25.02.2025 Bruder Bernardin Marker

Unterwegs am Himmel: Wissenschaft, Erkenntnis und Glauben

Himmel
Die Milchstraße von den Mammoth Lakes in der amerikanischen Sierra Nevada aus. „Seh ich den Himmel, das Werk deiner Finger, die Gestirne von deiner Hand gemacht: so staune ich, dass du dich um uns kleine Menschen kümmerst.“ (Psalm 8,4) Foto von Robson Hatsukami Morgan auf Unsplash.

Einen Blick in den Himmel über uns zu werfen, ist ja einfach und rätselhaft zugleich: Den Kopf nach hinten zu legen genügt, und das Fragen beginnt.
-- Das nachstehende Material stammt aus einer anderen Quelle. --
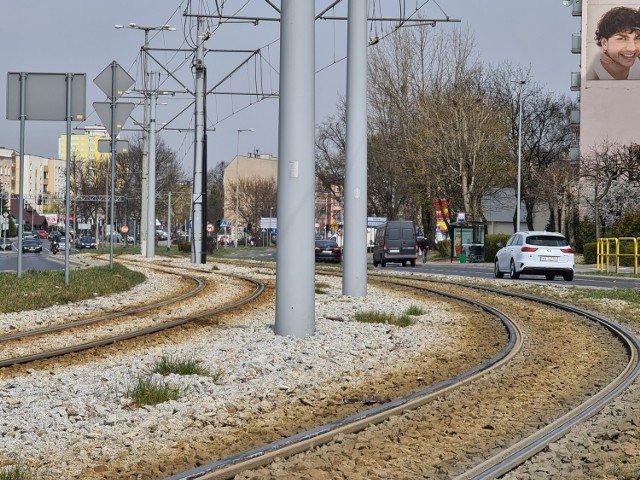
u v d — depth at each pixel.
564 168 94.56
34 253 123.06
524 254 46.44
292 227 20.27
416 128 91.06
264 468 9.08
Zum Glück gibt es eine Reihe von Antworten. Ich bin selbst schon immer ein „Himmelsblicker“ gewesen und habe voller Respekt auf die geschaut, die als „Bodenseher“ den Blick für Land und Meer, Tiere und Pflanzen in der Horizontalen im Allgemeinen bevorzugen.

Ordnung am Himmel

Vielleicht ist ja dem ein oder anderen eine gewisse Orientierung in der Sternenfülle schon einmal nahegebracht worden. Man kennt oftmals doch den „Großen Wagen“ und weiß sogar, dass man sich von diesem Sternbild ausgehend eine wichtige Information verschaffen kann: Hat man vom Großen Wagen aus den Polarstern gefunden und dessen Winkelhöhe über dem Horizont gemessen, so kennt man sofort die geographische Breite der Position auf der Erdoberfläche. Die Bestimmung der geografischen Länge war dagegen stets das größere Problem.
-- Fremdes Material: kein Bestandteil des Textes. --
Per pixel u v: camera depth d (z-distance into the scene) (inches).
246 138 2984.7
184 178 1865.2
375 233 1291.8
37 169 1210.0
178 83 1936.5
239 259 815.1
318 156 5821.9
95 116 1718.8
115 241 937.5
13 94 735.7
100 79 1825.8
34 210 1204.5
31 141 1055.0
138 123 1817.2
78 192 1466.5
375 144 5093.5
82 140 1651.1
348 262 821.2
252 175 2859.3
Wie schön ist es, am gestirnten Himmel Figuren zu erkennen. Verschiedene Gruppen von Sternen erschienen schon immer dem Betrachter als Personen und Gegenstände, die in einer virtuellen Landschaft fixiert zu erkennen sind. Daher rührt auch die Bezeichnung Fixsterne, denn sie gaben den Menschen schon immer die Gewissheit, dass es eine Welt gibt, die nicht der Veränderung unterworfen ist.

Zu den bekanntesten der Sternbilder zählt sicher der Orion, der auch schon beim Propheten Amos (5,8) genannt wird. Inzwischen ist natürlich schon viel mehr bekannt und wir wissen heute, dass auch die Fixsterne als Mitglieder unserer Heimatgalaxie, der Milchstraße, in einer für uns in der Regel nicht wahrnehmbaren Art Bewegungen und Veränderungen unterworfen sind.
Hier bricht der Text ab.